|Summary:||Misusing the process events connector API in one listener process can impact other listener processes|
|Product:||Process Management||Reporter:||Natan Yellin (natan)|
Description Natan Yellin 2020-04-20 15:43:53 UTC
How to reproduce: Open a netlink socket in one usermode process and send multiple control messages containing PROC_CN_MCAST_IGNORE without sending PROC_CN_MCAST_LISTEN first. Now the netlink process connector wont work for this process or *other* usermode listener process until enough PROC_CN_MCAST_LISTEN messages are sent to rebalance the negative number of listeners. Killing the original process doesn't fix the issue. The underlying issue: In drivers/connector/cn_proc.c there is a global counter, proc_event_num_listeners. Every call to PROC_CN_MCAST_IGNORE decrements this counter globally without regard to the number of times that the relevant process incremented it first. Why this is a bug: This issue lets one usermode process with relevant permissions globally mess up the netlink process connector for all processes until reboot.
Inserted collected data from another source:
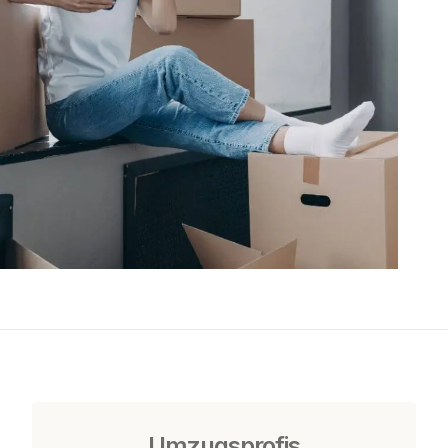
Umzugsprofis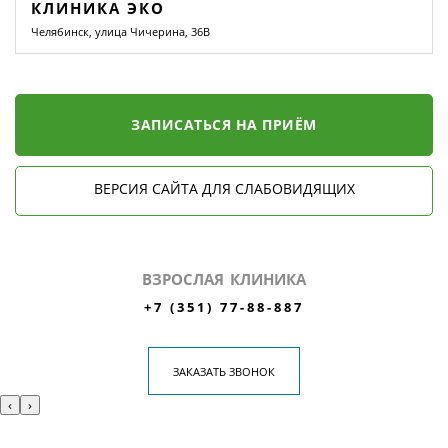
КЛИНИКА ЭКО
Челябинск, улица Чичерина, 36В
ЗАПИСАТЬСЯ НА ПРИЁМ
ВЕРСИЯ САЙТА ДЛЯ СЛАБОВИДЯЩИХ
ВЗРОСЛАЯ КЛИНИКА
+7 (351) 77-88-887
ЗАКАЗАТЬ ЗВОНОК
‹
›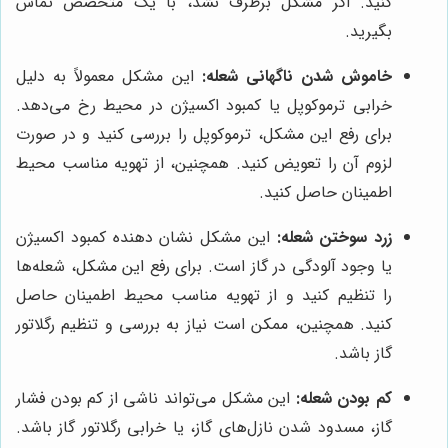
کنید. اگر مشکل برطرف نشد، با یک متخصص تماس
بگیرید.
خاموش شدن ناگهانی شعله:
این مشکل معمولاً به دلیل
خرابی ترموکوپل یا کمبود اکسیژن در محیط رخ می‌دهد.
برای رفع این مشکل، ترموکوپل را بررسی کنید و در صورت
لزوم آن را تعویض کنید. همچنین، از تهویه مناسب محیط
اطمینان حاصل کنید.
زرد سوختن شعله:
این مشکل نشان دهنده کمبود اکسیژن
یا وجود آلودگی در گاز است. برای رفع این مشکل، شعله‌ها
را تنظیم کنید و از تهویه مناسب محیط اطمینان حاصل
کنید. همچنین، ممکن است نیاز به بررسی و تنظیم رگلاتور
گاز باشد.
کم بودن شعله:
این مشکل می‌تواند ناشی از کم بودن فشار
گاز، مسدود شدن نازل‌های گاز، یا خرابی رگلاتور گاز باشد.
The issue is fixable before reboot if you can guess how many times you need to send PROC_CN_MCAST_LISTEN to rebalance things. (You can.) It doesn't seem desirable to require one usermode program to jump through hoops if another usermode program messed up the counter first. From personal experience, it also is an annoying non-obvious bug to encounter in usermode. Suggested fix: I would like to submit a patch to fix this, if appropriate. I suggest adding a per-netlink-socket boolean which will represent the current listen-state for that socket. All calls with PROC_CN_MCAST_LISTEN will be ignored on sockets already in listen state and all calls with PROC_CN_MCAST_IGNORE will be ignored on sockets not in listening state. This way the counter can never be set to a negative number of listeners. Furthermore, we will be able to cleanup the global counter when a socket is closed for listeners who forgot to call PROC_CN_MCAST_IGNORE. (In the current code those listeners are never cleaned up - the counter remains positive ruining the point of the optimisation that the counter provides.) Does this fix make sense? If so, where is the appropriate place to add such a per-netlink-socket boolean.